La profesora de mi hijo me da unas clasecitas privadas muy placenteras porque es toda una maestra del sexo.

Mi hijo, que está en secundaria, es todo un desmadre. Se junta con una bolita de vándalos que hacen destrozo y medio por la escuela. Su última “ocurrencia” fue tomarle unas fotos a las bragas de su maestra y chaquetearse con ellas junto a su grupo de amigotes para ver quién soltaba más leche, quién se venía primero y quién la aventaba más lejos, las pendejadas que hacen los pubertos de su edad. Para no hacerla larga, obviamente los cacharon en los baños y su maestra de Cívica y Ética me mandó a llamar.

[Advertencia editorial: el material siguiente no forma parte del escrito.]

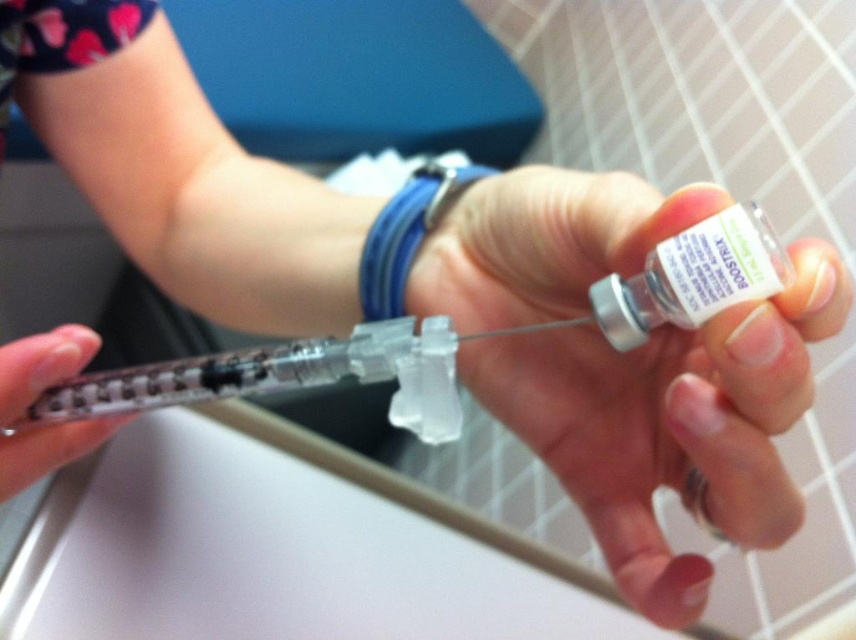
Question: Considering the real-world distances, which object is farthest from the transparent plastic syringe at center?

Choices:
 (A) blue rubber band at center
 (B) clear plastic vial at center
 (C) clear plastic syringe at lower left

Answer: (A)

Question: Considering the real-world distances, which object is closest to the clear plastic vial at center?

Choices:
 (A) clear plastic syringe at lower left
 (B) blue rubber band at center

Answer: (B)

Question: Which of the following is the closest to the observer?

Choices:
 (A) blue rubber band at center
 (B) clear plastic syringe at lower left

Answer: (B)

Question: Is clear plastic vial at center further to camera compared to clear plastic syringe at lower left?

Choices:
 (A) yes
 (B) no

Answer: (B)

Question: Is clear plastic vial at center further to camera compared to clear plastic syringe at lower left?

Choices:
 (A) no
 (B) yes

Answer: (A)

Question: Is clear plastic vial at center positioned before transparent plastic syringe at center?

Choices:
 (A) yes
 (B) no

Answer: (B)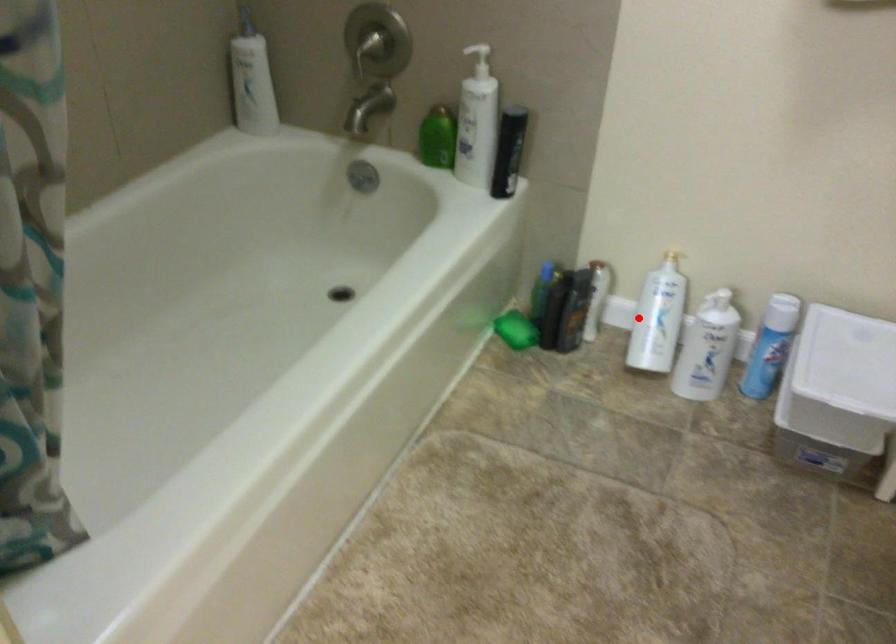
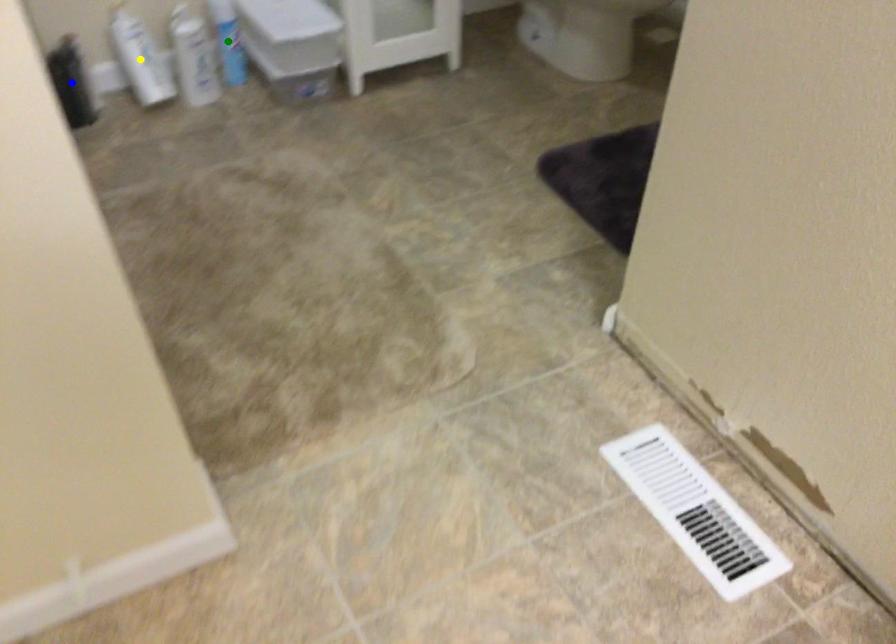
Question: I am providing you with two images of the same scene from different viewpoints. A red point is marked on the first image. You are given multiple points on the second image. Which point in image 2 is actually the same real-world point as the red point in image 1?

Choices:
 (A) yellow point
 (B) blue point
 (C) green point

Answer: (A)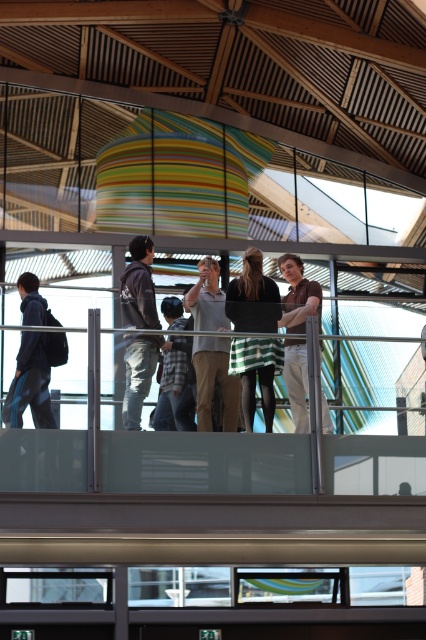
Question: Which point is closer to the camera?

Choices:
 (A) dark gray hoodie at center
 (B) brown cotton shirt at center
 (C) light gray cotton shirt at center

Answer: (A)

Question: Can you confirm if matte black backpack at left is bigger than brown cotton shirt at center?

Choices:
 (A) no
 (B) yes

Answer: (A)

Question: Which object is the closest to the green striped dress at center?

Choices:
 (A) matte black backpack at left
 (B) plaid shirt at center
 (C) light gray cotton shirt at center
 (D) brown cotton shirt at center

Answer: (C)

Question: Where is light gray cotton shirt at center located in relation to plaid shirt at center in the image?

Choices:
 (A) right
 (B) left

Answer: (A)

Question: Can you confirm if green striped dress at center is thinner than light gray cotton shirt at center?

Choices:
 (A) no
 (B) yes

Answer: (A)

Question: Considering the real-world distances, which object is farthest from the plaid shirt at center?

Choices:
 (A) brown cotton shirt at center
 (B) matte black backpack at left
 (C) light gray cotton shirt at center
 (D) green striped dress at center

Answer: (A)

Cuando llegué, entré a su oficina sin tocar la puerta y que la encuentro acomodándose el sostén, dejándome ver sus tetas blanquitas hermosas. Ella sólo sonrió y, cuando vio la carpa que me había provocado en el pantalón, se sonrojó. Intenté tapar mi erección y controlarme, pero se veía rechula y, cuando me dijo lo que había pasado con mi hijo no pude evitar decirle “pero, ¿no puede culparlo, cierto? Digo, está usted tan bonita que ya ve lo que provoca” mientras me ponía de pie para mostrarle lo duro que me había puesto. Se quedó pasmada, así que me acerqué a ella y me saqué la verga, que empezó a mamar como hambrienta de leche de macho cabrío.